Well, when we have the following circuit:

^{simulate this circuit – Schematic created using CircuitLab}

It is not hard to see that:

$$\underline{\text{V}}_{\space\text{out}}=\frac{\text{R}\text{||}\frac{1}{\text{j}\omega\text{C}_1}}{\frac{1}{\text{j}\omega\text{C}_2}+\left(\text{R}\text{||}\frac{1}{\text{j}\omega\text{C}_1}\right)}\cdot\underline{\text{V}}_{\space\text{in}}=\frac{\text{C}_2\text{R}\omega}{\text{R}\left(\text{C}_1+\text{C}_2\right)\omega-\text{j}}\cdot\underline{\text{V}}_{\space\text{in}}\tag1$$

So, the amplitude is given by:

$$\left|\underline{\text{V}}_{\space\text{out}}\right|=\frac{\text{C}_2\text{R}\omega}{\sqrt{1+\left(\text{R}\left(\text{C}_1+\text{C}_2\right)\omega\right)^2}}\cdot\left|\underline{\text{V}}_{\space\text{in}}\right|\tag2$$

In your example we know that \$\left|\underline{\text{V}}_{\space\text{in}}\right|=220\sqrt{2}\space\text{V}\$, \$\text{C}_1=\text{C}_2=10\cdot10^{-6}\space\text{F}\$, \$\text{R}=\frac{605}{3}\space\Omega\$ and \$\omega=100\pi\space\text{rad}\$. So the amplitude for the output voltage will be:

$$\left|\underline{\text{V}}_{\space\text{out}}\right|=\frac{10\cdot10^{-6}\cdot\frac{605}{3}\cdot100\pi}{\sqrt{1+\left(\frac{605}{3}\cdot\left(10\cdot10^{-6}+10\cdot10^{-6}\right)\cdot100\pi\right)^2}}\cdot220\sqrt{2}=$$ $$13310 \pi \sqrt{\frac{2}{90000+14641 \pi ^2}}\approx122.115\space\text{V}\tag3$$

Answer 4

For a small and thrashbin-sourced project, the capacitive divider is pretty much a viable option.
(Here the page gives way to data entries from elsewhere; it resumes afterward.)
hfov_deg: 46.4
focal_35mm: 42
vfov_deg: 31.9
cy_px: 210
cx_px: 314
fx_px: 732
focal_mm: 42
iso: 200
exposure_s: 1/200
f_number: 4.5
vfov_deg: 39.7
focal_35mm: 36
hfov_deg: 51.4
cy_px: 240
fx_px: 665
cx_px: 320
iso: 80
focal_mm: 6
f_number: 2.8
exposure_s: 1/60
The caveat is to know what you are doing.

If your heat gun is only a heater element and does not contain a control logic or something else that can depend on voltage and fears of voltage spikes on power-on, you may as well go with a single capacitor.

The heating element is 240 Ohm (60W at 120V). The total resistance should be twice that (480 ohm). The capacitor has to be sqrt(3) * 240 Ohm at 50Hz, so it gets more or less 7.7uF.

The voltage over the cap will be ~300V peak and the reactive power will be like 105W (both are important when sizing the capacitor).

Be sure to parallel the capacitor with 100k .. 1M resistor in order not to get refreshing shocks from the power plug.